Diabetes drug eases fragile X features in mice
A drug used to treat type 2 diabetes reverses behavioral and brain abnormalities in a mouse model of fragile X syndrome.
A drug used to treat type 2 diabetes reverses behavioral and brain abnormalities in a mouse model of fragile X syndrome1.
The drug, called metformin, has few side effects, so there is little risk in expanding its use to fragile X syndrome.
“It’s low-hanging fruit,” says lead researcher Nahum Sonenberg, a professor of biochemistry at McGill University in Montreal, Canada. “You see something like this in the mouse, it’s a no brainer to take this kind of drug and get it into humans.”
Fragile X syndrome is the most common inherited cause of intellectual disability. It also accounts for about 5 percent of autism cases. The syndrome stems from mutations in FMR1, a gene that regulates several signaling pathways in neurons. One of these, called the ERK pathway, regulates the production of proteins that help to form and maintain synapses, or the junctions between neurons. Mutations in FMR1 send the ERK pathway into overdrive.
Metformin is known to dampen the ERK pathway.
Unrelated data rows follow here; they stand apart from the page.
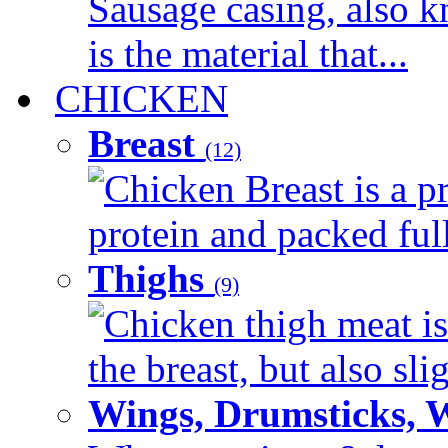
Sausage casing, also k
is the material that...
CHICKEN
Breast
(12)
Chicken Breast is a pr
protein and packed full 
Thighs
(9)
Chicken thigh meat is
the breast, but also sli
Wings, Drumsticks, 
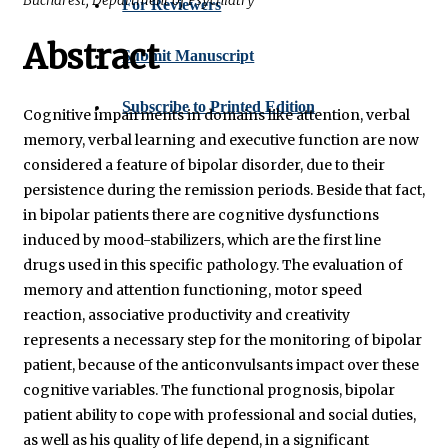
For Reviewers
Abstract
Submit Manuscript
Subscribe to Printed Edition
Cognitive impairments in domains like attention, verbal
memory, verbal learning and executive function are now
considered a feature of bipolar disorder, due to their
persistence during the remission periods. Beside that fact,
in bipolar patients there are cognitive dysfunctions
induced by mood-stabilizers, which are the first line
drugs used in this specific pathology. The evaluation of
memory and attention functioning, motor speed
reaction, associative productivity and creativity
represents a necessary step for the monitoring of bipolar
patient, because of the anticonvulsants impact over these
cognitive variables. The functional prognosis, bipolar
patient ability to cope with professional and social duties,
as well as his quality of life depend, in a significant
A study published last year showed the drug eases sleep and memory problems in a fruit fly model of fragile X2.
The new work, published in May in Nature Medicine, bolsters the notion that metformin might ease features of fragile X syndrome in people, says Thomas Jongens, associate professor of genetics at the University of Pennsylvania in Philadelphia. Jongens led the fruit fly research but was not involved in the new work. “That really is very exciting because it suggests that what’s true in the fly and in the mouse should probably be true in humans as well,” he says.
Normal neurons:
Mice with a silenced copy of FMR1 exhibit a range of features seen in people with fragile X syndrome, such as seizures, hyperactivity and excessive grooming — a repetitive behavior. They also lack the innate preference to interact with an unfamiliar mouse over a familiar one — a social impairment.
Sonenberg and his team injected adult fragile X mice with either metformin or saline daily for 10 days. A full 24 hours after the last injection, they performed a battery of behavioral tests.
The mice treated with metformin spent significantly less time grooming themselves than did those that received saline. They also spent more time sniffing unfamiliar mice than familiar ones. “Social interaction was not impaired anymore,” says Ilse Gantois, a research associate in Sonenberg’s lab.
The researchers also looked at brain tissue from the mice. Fragile X mice tend to have unusually dense and immature dendritic spines, the neuronal protrusions that receive signals from other neurons. Metformin, but not the placebo, reversed these abnormalities. “The spine density changed,” Sonenberg says. “That’s what’s amazing; they look normal.”
Appealing treatment:
Metformin also decreases the number of seizures in fragile X mice but does not appear to have any effect on hyperactivity.
The fact that metformin reverses problems in adult mice is particularly encouraging, Jongens says. “Traditionally, this disorder has been considered to be a developmental disorder, and that’s always kind of closed everyone’s mind to thinking that anything can be done once the kid is born,” he says. “These sorts of findings change that thinking.”
Metformin’s excellent safety record makes it appealing as a treatment for children. Some clinicians already prescribe it to curb the weight gain associated with antipsychotic medications in children with autism3.
However, only a carefully designed trial can prove whether the drug safely eases features of fragile X syndrome, says Mark Bear, a professor of neuroscience at the Massachusetts Institute of Technology, who was not involved in the study. “As wonderful as this is, other approaches that have been successful in animal models have yet to succeed in the clinic,” he says.
Several researchers, including Sonenberg and Jongens, are seeking funding to begin clinical trials of metformin.